By mid-June, statewide cases had dropped to fewer than 200 a day from a peak of more than 1,600. A study out of Imperial College London and the University of Oxford suggested that Whitmer’s efforts saved as many as 74,000 lives. (Full disclosure: I served as special counsel to Whitmer on her COVID-19 response and aided in drafting many of her executive orders.)
As in other states, lawsuits challenging the governor’s executive orders came fast. Republican judges proved receptive, even when the legal arguments were appallingly thin. Three months into the pandemic, for example, a federal judge in Grand Rapids declared that the governor’s statewide closure of gyms was so irrational as to be unconstitutional: “At this point, the bare assertion that gyms are dangerous is not enough to demonstrate a ‘real or substantial’ connection to public health, nor is it a set of facts establishing rational basis to justify their continued closure.” The judge’s decision was so far out of line that it earned him a swift, unanimous rebuke from an appeals court.
Another example was a 13-page concurring opinion from a Republican judge excoriating Whitmer for her COVID-19 emergency orders—in a case that had nothing to do with the pandemic (at issue was an emergency rule prohibiting the sale of flavored nicotine pods for e-cigarettes). “Totalitarianism,” the judge intoned, “has no place in America.” [One million eye rolls — ed.]
The judge’s rhetoric was so extreme, it bordered on parody: “Will we live under the thumb of autocrats in the hope that they will keep us safe? The world of our children and grandchildren hangs in the balance.” But the paranoid suspicion of government should be recognizable to anyone familiar with the conservative legal movement. As Chief Justice John Roberts has warned darkly, “The danger posed by the growing power of the administrative state cannot be dismissed.”
It is almost impossible to overstate the dangers of reviving nondelegation doctrine, which would make it impossible for both Democratic Congress and presidents to govern. (Note too how anti-democratic Republican judges produce compound effects; the Michigan legislature will not amend its law because it’s gerrymandered to produce permanent control by the state’s Republican minority, a state of affairs the Roberts Court approved of despite its obvious incompatibility with the Constitution.) It will in cases such as this literally get people killed, and does not represent “law”; it’s just deranged cranks substituting their judgment with that of the officials the public actually elected to govern.
And it’s particularly remarkable to limit the ability of the legislature to authorize executive discretion to respond to a pandemic.

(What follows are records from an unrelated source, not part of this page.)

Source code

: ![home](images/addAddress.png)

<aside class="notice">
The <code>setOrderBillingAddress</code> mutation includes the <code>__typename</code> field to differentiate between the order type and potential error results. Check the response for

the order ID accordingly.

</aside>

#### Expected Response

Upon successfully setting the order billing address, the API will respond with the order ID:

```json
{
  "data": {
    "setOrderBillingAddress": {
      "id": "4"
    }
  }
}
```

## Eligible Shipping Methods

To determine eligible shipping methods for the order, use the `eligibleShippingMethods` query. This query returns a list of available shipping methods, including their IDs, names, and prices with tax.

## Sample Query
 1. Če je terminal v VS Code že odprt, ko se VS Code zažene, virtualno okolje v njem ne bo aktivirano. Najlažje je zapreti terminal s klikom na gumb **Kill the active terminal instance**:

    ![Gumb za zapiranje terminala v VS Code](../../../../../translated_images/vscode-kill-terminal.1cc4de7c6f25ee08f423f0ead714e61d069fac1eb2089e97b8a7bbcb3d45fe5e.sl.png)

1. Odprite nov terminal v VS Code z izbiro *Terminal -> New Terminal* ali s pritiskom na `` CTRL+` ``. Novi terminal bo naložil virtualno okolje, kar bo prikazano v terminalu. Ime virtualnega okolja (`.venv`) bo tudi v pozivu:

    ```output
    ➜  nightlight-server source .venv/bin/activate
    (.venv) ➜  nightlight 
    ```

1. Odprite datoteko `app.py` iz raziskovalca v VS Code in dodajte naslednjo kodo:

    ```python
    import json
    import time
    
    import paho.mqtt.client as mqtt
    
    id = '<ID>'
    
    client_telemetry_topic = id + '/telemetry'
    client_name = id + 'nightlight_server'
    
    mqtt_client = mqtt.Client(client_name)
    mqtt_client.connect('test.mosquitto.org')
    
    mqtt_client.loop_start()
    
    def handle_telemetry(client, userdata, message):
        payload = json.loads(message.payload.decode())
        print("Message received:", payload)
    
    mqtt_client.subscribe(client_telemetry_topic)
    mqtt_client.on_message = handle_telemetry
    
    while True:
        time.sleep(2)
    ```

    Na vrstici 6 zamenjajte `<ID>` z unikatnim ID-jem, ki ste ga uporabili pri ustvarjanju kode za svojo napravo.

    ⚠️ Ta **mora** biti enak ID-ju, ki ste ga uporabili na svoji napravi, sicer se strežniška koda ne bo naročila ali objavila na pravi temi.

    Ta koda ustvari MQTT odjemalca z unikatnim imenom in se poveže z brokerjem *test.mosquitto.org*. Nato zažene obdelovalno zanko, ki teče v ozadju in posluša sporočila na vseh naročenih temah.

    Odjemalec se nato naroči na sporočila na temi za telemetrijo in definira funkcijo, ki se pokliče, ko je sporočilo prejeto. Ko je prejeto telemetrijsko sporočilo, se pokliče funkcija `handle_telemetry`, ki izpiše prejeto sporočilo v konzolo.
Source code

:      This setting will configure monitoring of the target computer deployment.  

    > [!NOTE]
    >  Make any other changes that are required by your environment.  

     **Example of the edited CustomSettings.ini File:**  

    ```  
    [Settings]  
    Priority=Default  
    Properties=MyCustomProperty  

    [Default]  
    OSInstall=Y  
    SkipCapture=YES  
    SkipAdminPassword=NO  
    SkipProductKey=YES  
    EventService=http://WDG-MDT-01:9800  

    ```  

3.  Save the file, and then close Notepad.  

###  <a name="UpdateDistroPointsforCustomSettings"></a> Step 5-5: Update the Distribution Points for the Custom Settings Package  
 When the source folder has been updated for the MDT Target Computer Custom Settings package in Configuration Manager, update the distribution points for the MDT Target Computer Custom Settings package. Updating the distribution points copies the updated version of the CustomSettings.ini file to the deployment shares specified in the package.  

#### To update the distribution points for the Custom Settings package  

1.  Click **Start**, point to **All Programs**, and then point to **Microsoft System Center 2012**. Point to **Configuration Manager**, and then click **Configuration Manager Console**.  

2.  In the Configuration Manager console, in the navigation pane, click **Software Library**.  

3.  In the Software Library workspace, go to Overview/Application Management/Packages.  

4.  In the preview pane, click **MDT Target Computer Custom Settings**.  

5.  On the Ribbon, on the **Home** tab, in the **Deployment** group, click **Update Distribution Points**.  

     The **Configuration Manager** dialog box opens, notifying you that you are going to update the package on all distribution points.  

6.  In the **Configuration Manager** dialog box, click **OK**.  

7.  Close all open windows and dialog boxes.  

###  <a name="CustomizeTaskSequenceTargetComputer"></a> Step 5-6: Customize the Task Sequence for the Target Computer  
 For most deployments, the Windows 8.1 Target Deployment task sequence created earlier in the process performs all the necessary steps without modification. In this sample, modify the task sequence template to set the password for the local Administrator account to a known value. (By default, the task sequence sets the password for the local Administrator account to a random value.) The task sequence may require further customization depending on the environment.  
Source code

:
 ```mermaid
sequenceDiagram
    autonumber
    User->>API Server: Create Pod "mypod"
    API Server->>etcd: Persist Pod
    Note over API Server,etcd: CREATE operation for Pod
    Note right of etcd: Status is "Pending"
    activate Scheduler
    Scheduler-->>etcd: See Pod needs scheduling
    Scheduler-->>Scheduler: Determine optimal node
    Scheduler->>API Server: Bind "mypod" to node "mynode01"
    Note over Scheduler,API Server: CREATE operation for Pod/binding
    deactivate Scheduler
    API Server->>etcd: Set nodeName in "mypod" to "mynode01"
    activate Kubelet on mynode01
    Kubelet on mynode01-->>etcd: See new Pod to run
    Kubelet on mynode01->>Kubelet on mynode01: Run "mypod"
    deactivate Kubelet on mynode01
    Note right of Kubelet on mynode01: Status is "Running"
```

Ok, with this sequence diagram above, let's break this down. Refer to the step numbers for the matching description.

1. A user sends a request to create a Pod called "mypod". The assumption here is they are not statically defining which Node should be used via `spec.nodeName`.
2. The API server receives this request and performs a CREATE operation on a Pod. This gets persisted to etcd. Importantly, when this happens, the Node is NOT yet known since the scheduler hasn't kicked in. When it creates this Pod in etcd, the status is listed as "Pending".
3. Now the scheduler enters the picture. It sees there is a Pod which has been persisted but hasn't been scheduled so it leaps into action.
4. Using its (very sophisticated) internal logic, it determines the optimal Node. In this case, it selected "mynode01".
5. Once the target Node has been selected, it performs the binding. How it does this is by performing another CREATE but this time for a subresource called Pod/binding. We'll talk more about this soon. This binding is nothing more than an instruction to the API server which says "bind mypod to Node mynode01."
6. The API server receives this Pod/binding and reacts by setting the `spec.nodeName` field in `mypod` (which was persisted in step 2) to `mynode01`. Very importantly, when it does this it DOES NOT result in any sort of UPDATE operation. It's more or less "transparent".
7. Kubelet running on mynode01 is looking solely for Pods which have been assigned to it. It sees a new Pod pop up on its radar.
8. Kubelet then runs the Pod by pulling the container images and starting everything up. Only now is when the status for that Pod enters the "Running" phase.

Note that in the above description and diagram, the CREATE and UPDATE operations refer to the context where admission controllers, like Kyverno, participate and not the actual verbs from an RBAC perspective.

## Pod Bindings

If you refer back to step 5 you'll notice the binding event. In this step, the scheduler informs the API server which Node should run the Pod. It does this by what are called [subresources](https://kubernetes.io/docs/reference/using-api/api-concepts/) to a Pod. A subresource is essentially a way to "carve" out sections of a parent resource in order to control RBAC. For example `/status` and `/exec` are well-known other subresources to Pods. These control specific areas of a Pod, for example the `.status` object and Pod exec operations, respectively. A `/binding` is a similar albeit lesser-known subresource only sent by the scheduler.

If this isn’t a legitimate function of government, what is? Even at the height of the Lochner era the Supreme Court correctly recognized response to public emergencies as a quintessential use of the state’s police powers. This generation of Republican judges is more radical in some respects than their Gilded Age counterparts.
Republican judges who are contemptuous of democracy and don’t recognize the legitimacy of Democratic governments are not entitled to the presumptions of “judicial independence,” and the next Congress needs to prepare to use its Article III powers to challenge similar usurpations at the federal level.